Tori Spelling is frustrated by people calling her lazy when she is actually sick. And Kim Kardashian, of course, thinks women can succeed if they just get their asses up and work.Even my beloved xkcd is showing some toxic attitude about illness.
It’s not just the US. Global culture still loves the hustle. Think of Japanese salarymen, or Chinese cram schools for schoolchildren. The average workweek in Mauritania is 54 hours.
Everyone wants to believe that you can control your own fate by just working harder. If we can’t blame poor people for being lazy, we have to consider that there is something deeply unfair and wrong in our global economic system.
If you’re poor, you want to believe you can get rich by trying really hard. If you’re rich, you want to believe you earned your money fair and square. No one wants to think that we need massive systemic change. Massive systemic change is scary. On some core level we all want to believe in the hustle. Yet more and more of us are becoming unable to hustle.
So, we can admit that we have some massive inequality and justice issues to solve. Or we can blame the victims. Wanting to take time off when you’re infected with COVID makes you a disloyal employee. Being disabled by long COVID is all in your head. COVID is a minor inconvenience, not a global crisis, and if you feel otherwise you’re a whiny gigantic baby.
Guess which option we appear to be choosing?
Mostly women, but occasionally men
When they’ve lost their identity as a person, that’s beyond my skill set and I suggest therapy.

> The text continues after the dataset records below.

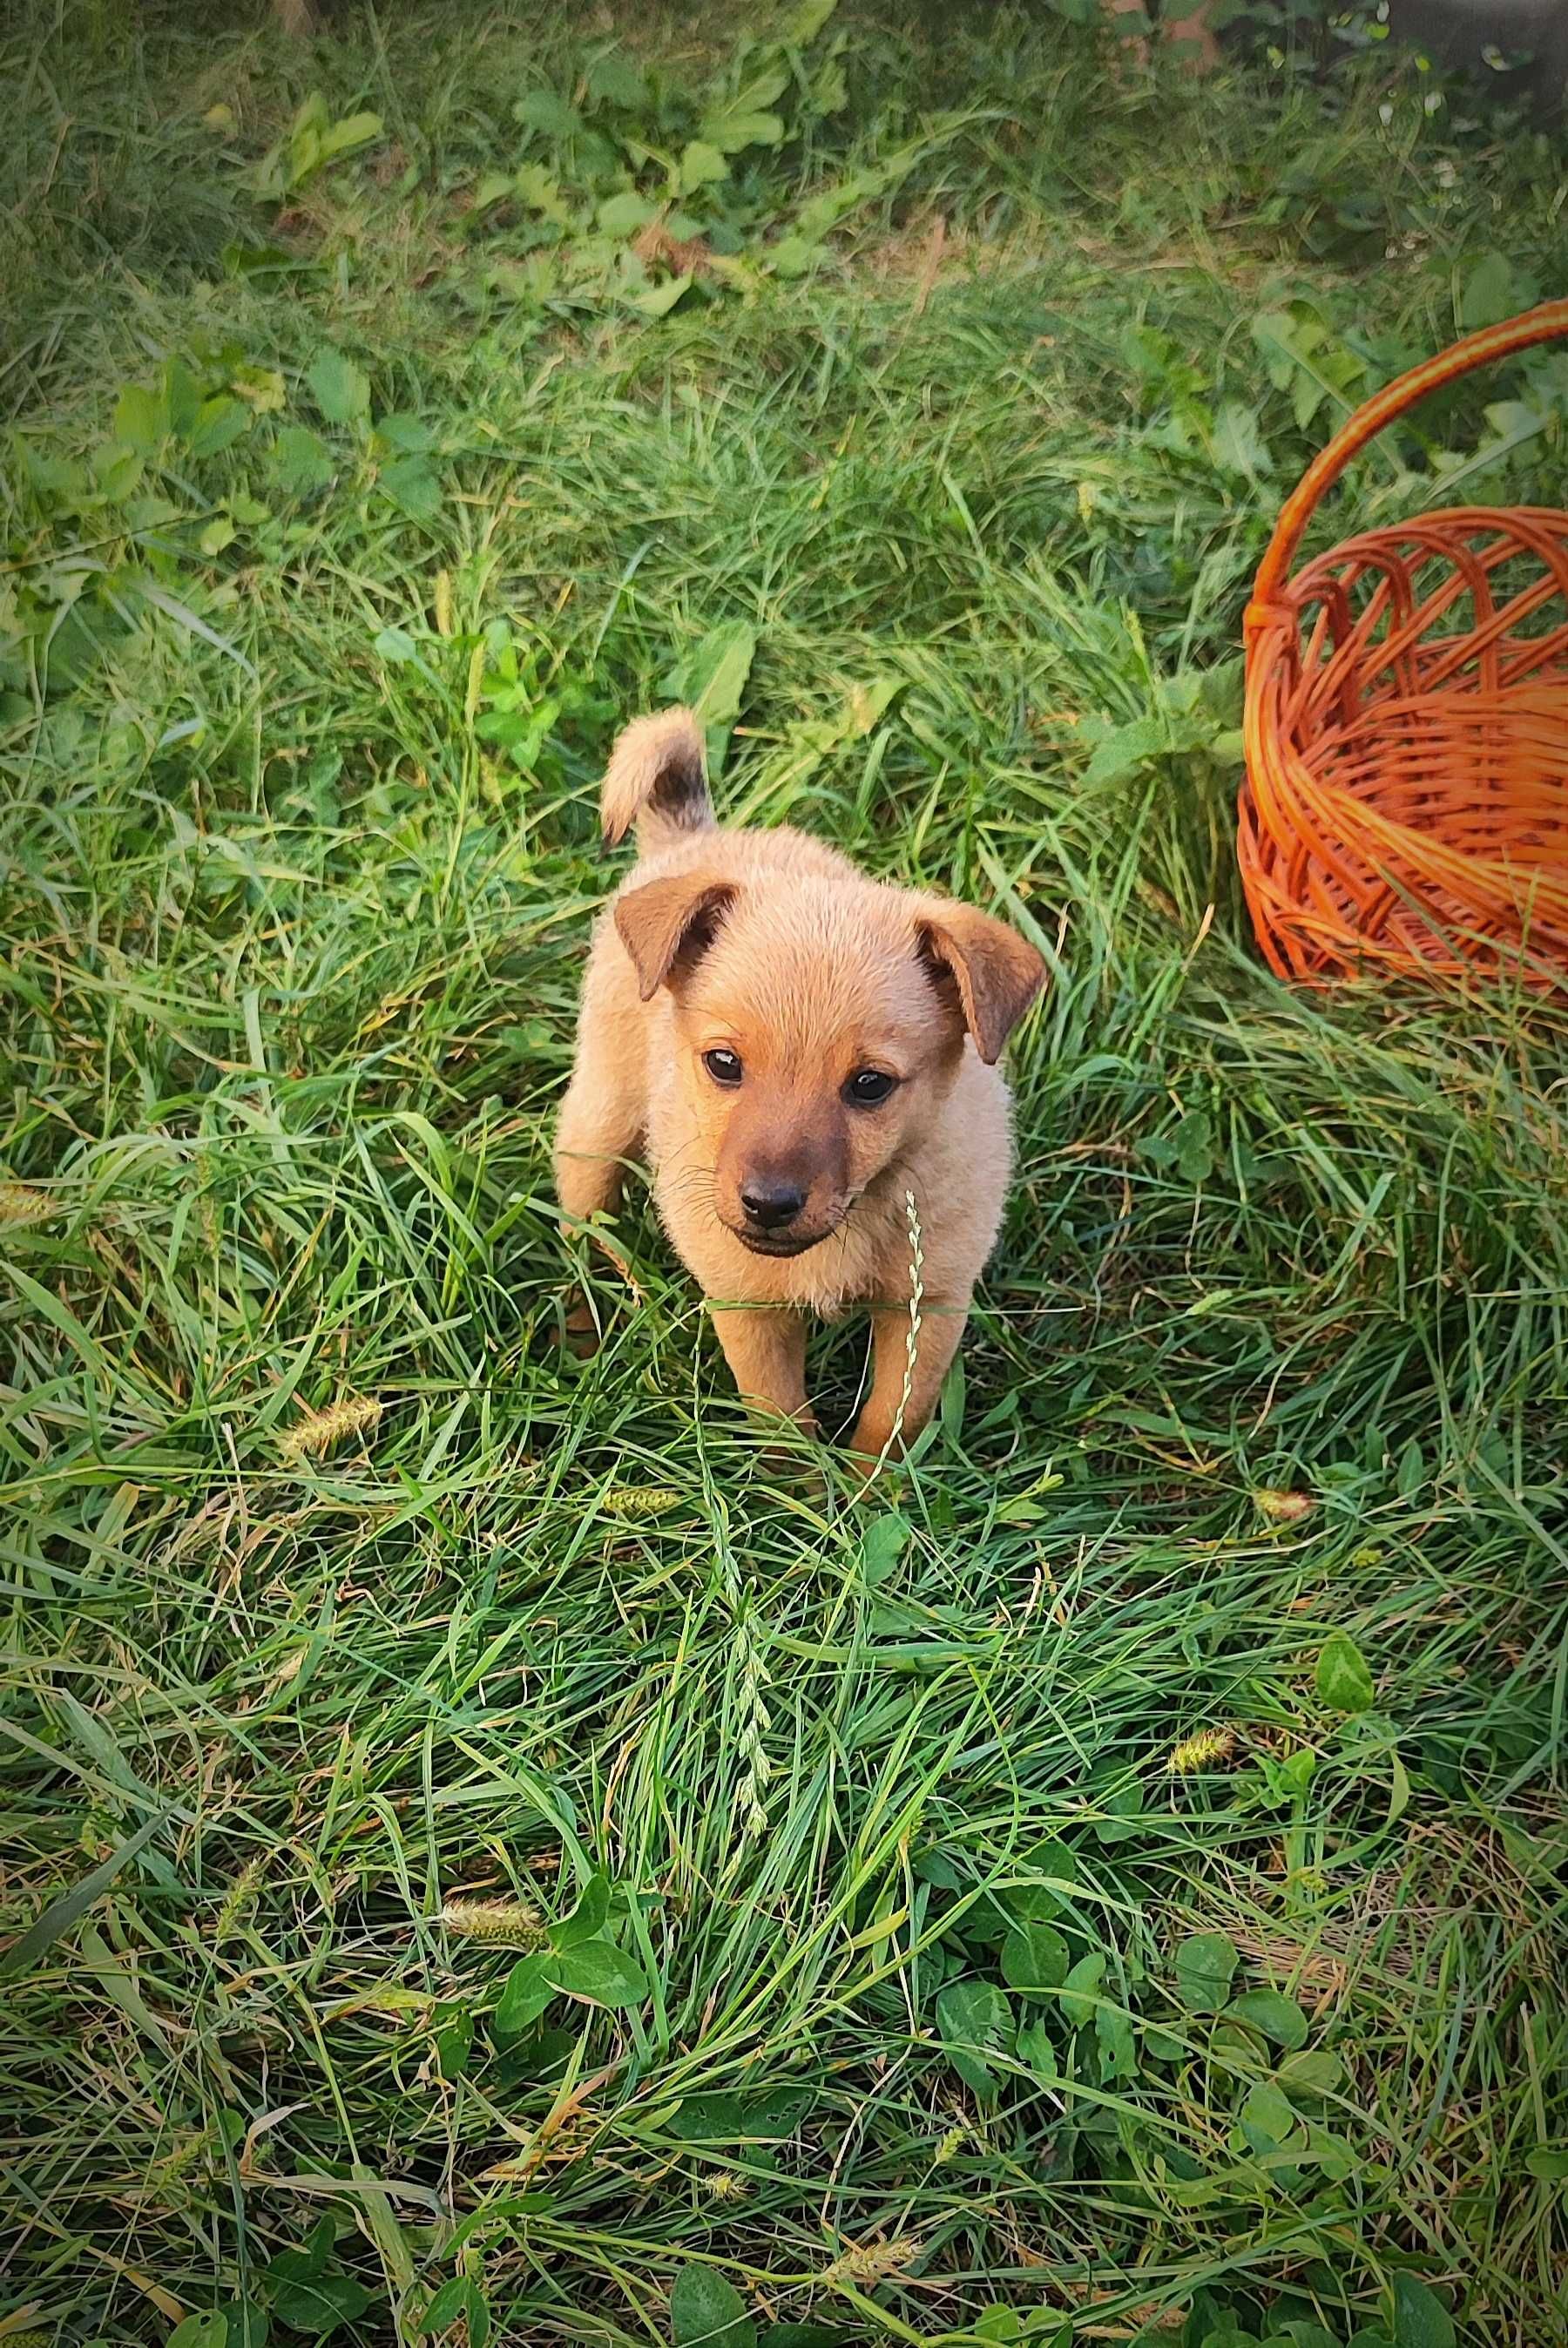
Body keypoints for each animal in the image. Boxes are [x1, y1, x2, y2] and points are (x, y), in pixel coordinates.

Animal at [556, 704, 1046, 1465]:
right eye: (723, 1063)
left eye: (870, 1084)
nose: (768, 1204)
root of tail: (697, 837)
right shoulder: (749, 1307)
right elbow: (783, 1424)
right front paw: (803, 1491)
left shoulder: (928, 1302)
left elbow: (892, 1421)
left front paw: (875, 1490)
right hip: (599, 1122)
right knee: (579, 1230)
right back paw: (581, 1334)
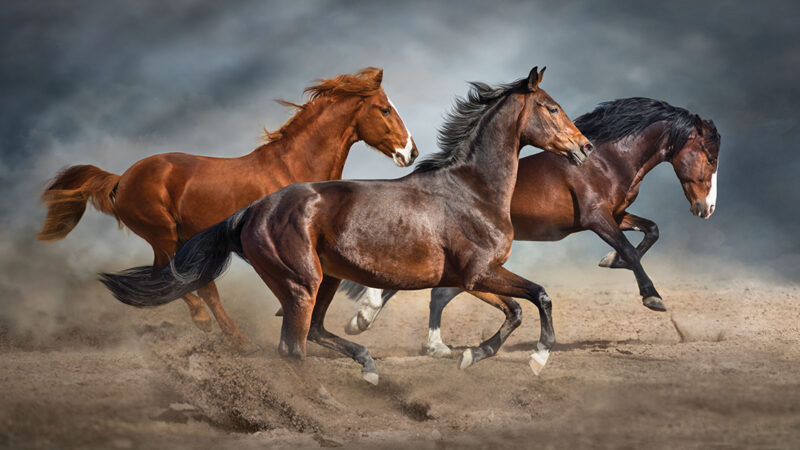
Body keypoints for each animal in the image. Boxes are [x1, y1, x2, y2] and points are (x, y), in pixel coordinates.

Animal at [37, 67, 417, 353]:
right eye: (385, 109)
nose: (410, 152)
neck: (294, 167)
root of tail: (122, 178)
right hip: (163, 234)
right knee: (179, 278)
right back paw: (219, 330)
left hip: (178, 238)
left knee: (183, 281)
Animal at [99, 66, 594, 384]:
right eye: (551, 107)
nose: (585, 147)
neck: (471, 189)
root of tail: (250, 211)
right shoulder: (480, 273)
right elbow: (539, 297)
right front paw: (538, 359)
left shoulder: (470, 278)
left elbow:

I removed the link so I am not naming and shaming this guy, who was really just expressing the zeitgeist in the most generic terms possible. I am sure you can google it up if you want the whole thing.
He doesn’t mention the quality of work, just the volume. Hustle culture at its most hustle-y.
She’s deep in the hustle rabbit hole, because she is trying so hard to make it clear she works all the time. Constantly. Without cease. It would honestly be okay to take a nap or a vacation, Tori.
Kim Kardashian comes up in this newsletter a surprising amount, I have noticed.
Trust me here, I’ll circle back to COVID.